Excelでフィルター機能を使って特定のデータを絞り込んだあと、その結果だけをコピーしたいことがあります。
見えているデータだけを別シートにコピーしたいのに、「非表示の行までコピーされてしまう…」というトラブルはよくある話です。
今回は、VBAを使って抽出結果だけを正確にコピーする方法を紹介します。
フィルター結果だけをコピーするには?
通常のコピーでは、見た目では非表示の行も対象に含まれてしまいます。
そこで、「可視セルだけをコピーする」という考え方が必要になります。
そのために使うのが、次のようなコードです。
Sub CopyFilteredData()
Dim src As Worksheet
Dim dst As Worksheet
Set src = Worksheets("元データ")
Set dst = Worksheets("コピー先")
' フィルター済みのデータ範囲を指定(例:A1:D100)
With src.Range("A1").CurrentRegion
' 可視セルのみをコピー
.SpecialCells(xlCellTypeVisible).Copy
' コピー先の先頭セルに貼り付け
dst.Range("A1").PasteSpecial xlPasteValues
End With
Application.CutCopyMode = False
MsgBox "フィルター結果をコピーしました"
End Sub
コードの解説
このマクロは次のような流れで処理をしています。※フィルターがかかっている前提で設定しています。
- コピー元と貼り付け先のシートを指定
CurrentRegionでフィルター対象の表範囲を取得.SpecialCells(xlCellTypeVisible)で表示されているセルだけを抽出PasteSpecial xlPasteValuesで値だけを貼り付け
実装するメリット
この方法を使うことで、次のような効果があります。
- 非表示データを誤ってコピーするミスを防げる
- 自動処理で作業スピードが格段に上がる
- 表の整形や出力処理の精度が上がる
とくにレポート作成や、条件付きのデータ出力において非常に有効です。
注意点と応用例
注意すべき点
SpecialCells(xlCellTypeVisible)は、フィルターがかかっていないとエラーになることがあります- フィルターを事前に適用しておく必要があります(自動でかけたい場合は
AutoFilterを組み合わせてください)
応用:フィルターもVBAで設定する
フィルターの設定からコピーまで一気に行いたい場合は、次のような書き方も可能です。
Sub FilterAndCopy()
Dim src As Worksheet
Dim dst As Worksheet
Set src = Worksheets("元データ")
Set dst = Worksheets("コピー先")
' フィルターの設定(例:C列に「OK」のデータだけを表示)
With src
.Range("A1").CurrentRegion.AutoFilter Field:=3, Criteria1:="OK"

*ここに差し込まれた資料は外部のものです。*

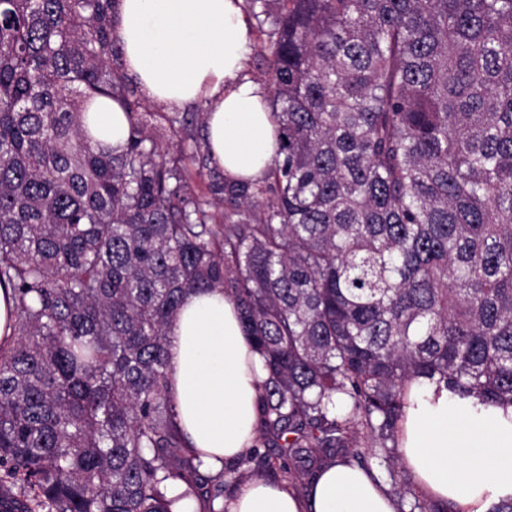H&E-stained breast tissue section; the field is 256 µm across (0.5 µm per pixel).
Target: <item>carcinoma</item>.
Segmentation results:
<instances>
[{
    "mask_svg": "<svg viewBox=\"0 0 512 512\" xmlns=\"http://www.w3.org/2000/svg\"><path fill=\"white\" fill-rule=\"evenodd\" d=\"M115 2L0 0V512H224L249 474L303 489L342 459L463 512L417 492L397 431L419 378L512 406V0H245L279 147L236 182L205 112L147 111ZM97 97L124 143L84 128ZM216 288L266 379L262 446L205 476L168 329Z\"/></svg>",
    "mask_w": 512,
    "mask_h": 512,
    "instance_id": "obj_1",
    "label": "carcinoma"
}]
</instances>
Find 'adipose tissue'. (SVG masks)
Returning <instances> with one entry per match:
<instances>
[{"label": "adipose tissue", "instance_id": "1", "mask_svg": "<svg viewBox=\"0 0 512 512\" xmlns=\"http://www.w3.org/2000/svg\"><path fill=\"white\" fill-rule=\"evenodd\" d=\"M112 39L127 75L168 110L207 107L204 135L231 180L261 177L277 151V126L263 85L245 74L254 43L242 0H117ZM94 133L126 135L121 107L92 104ZM170 396L177 422L203 469L222 471L256 438L266 378L236 302L220 290L188 295L171 323ZM403 465L417 489L465 512H490L512 497V407L481 404L427 381L413 382L398 432ZM375 473L351 462L327 468L307 496L262 478L248 481L227 512H398Z\"/></svg>", "mask_w": 512, "mask_h": 512}]
</instances>
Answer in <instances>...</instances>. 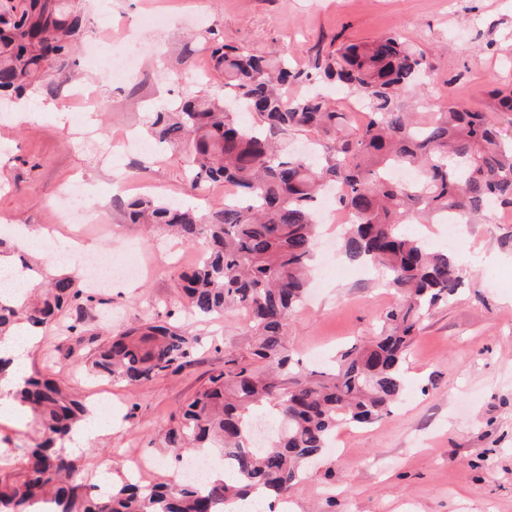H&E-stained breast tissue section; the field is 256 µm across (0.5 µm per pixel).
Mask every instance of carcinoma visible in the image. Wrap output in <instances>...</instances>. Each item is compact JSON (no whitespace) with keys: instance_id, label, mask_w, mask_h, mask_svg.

.Range("A1").CurrentRegion.SpecialCells(xlCellTypeVisible).Copy
End With
dst.Range("A1").PasteSpecial Paste:=xlPasteValues
Application.CutCopyMode = False
MsgBox "フィルター結果をコピーしました"
End Sub
このようにすることで、「フィルター条件を指定 → 抽出されたデータのみをコピー」という流れを完全に自動化できます。
まとめ
「抽出したデータだけをコピーしたい」というのは、Excel業務でよくあるニーズです。
マクロを使えば、次のようなメリットがあります。
- フィルター結果だけを正確に抽出できる
- 作業スピードとミス防止の両立が可能
- 応用すれば抽出からコピーまでワンステップにできる
VBAでコピー処理を組む際は、「可視セルだけを扱う」という考え方がとても重要です。
業務の一手間を減らす一歩として、ぜひこのマクロを活用してみてください。